The Federal Reserve’s decision to hike interest rates by a half percentage point won’t immediately affect mortgage rates, like it does with credit cards or car loans. But you can expect an increase coming soon.
Experts say that the longer you wait to go under contract on a new home, the more your buying power drags down.
Erin Calabritto is counting down the days until she can close on a home in Angier for her and her son. She searched for homes for sale for the past six months, and every week that went buy, mortgage rates rose.
“It’s not a house hunters era, where you have lots to choose from and plenty of time to make a decision,” she said.
She worked with The Sherry Riano team to get a “mortgage refresh” every time that rate ticked up.
“If you got prequalified 6 months ago and you’re still in the market looking, you were preapproved at a 3%. Now, we’re at 5.5%. So, you want to make sure what your payment is,” said Sherry Riano, a mortgage lender.
Take a look at how much more that monthly mortgage payment is today on a median price home in the Triangle with 20% down.
You’d take out a loan of $320,000. At the 2.98% rate a year ago, the monthly payment was $1,756.
It’s $2,227 at today’s 5.5% rate — $471 more each month.
And over time, that interest adds up. A buyer last year will pay close to $62,000 over 7 years. Today’s buyer is paying nearly $117,000 in interest at the higher mortgage rate.

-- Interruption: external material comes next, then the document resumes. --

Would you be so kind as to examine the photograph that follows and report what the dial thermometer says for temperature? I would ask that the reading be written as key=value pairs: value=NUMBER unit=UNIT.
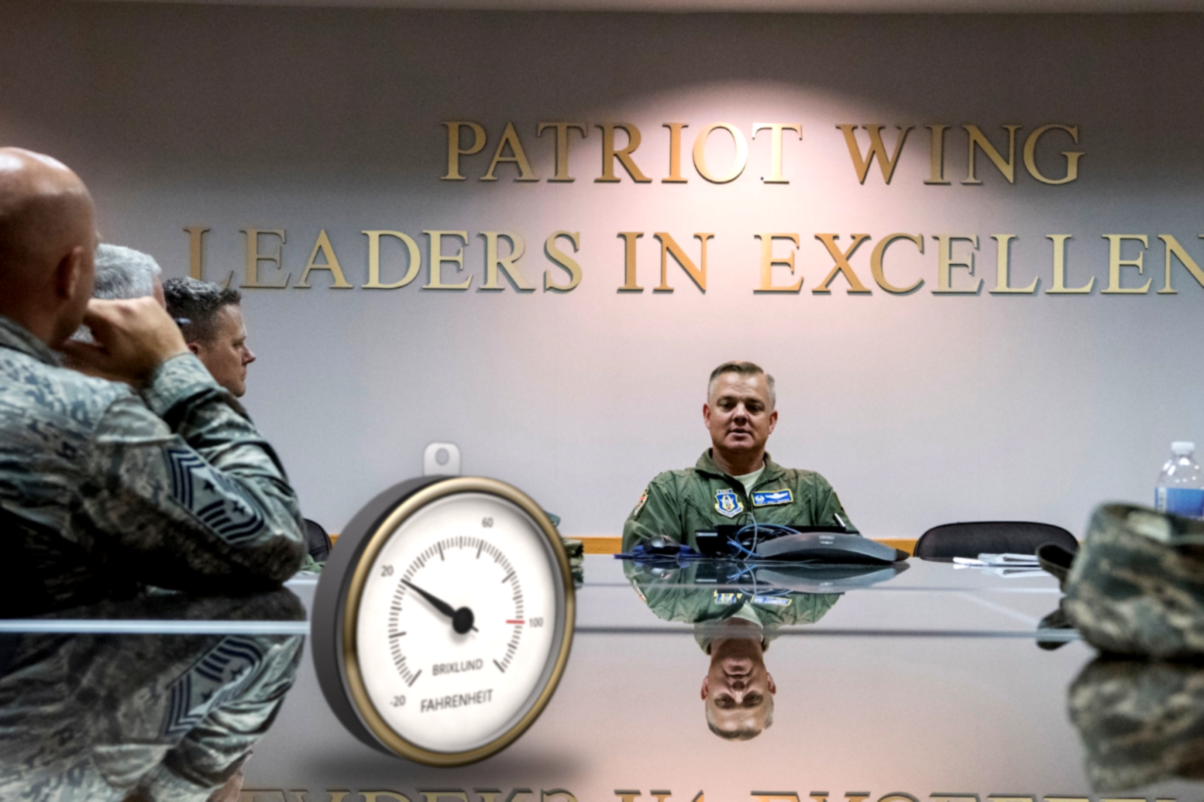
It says value=20 unit=°F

“If we see a difference in interest rates that increase on a mortgage side by half a point, you’re talking about an additional $100 a month in your mortgage payment,” Riano said.
Riano tells buyers in the Triangle to not be scared off by mortgage rates climbing.
“We’re still at an historical low rate even at 5.5%,” she said. “It’s an amazing time with the appreciation in our market and these rates to purchase.”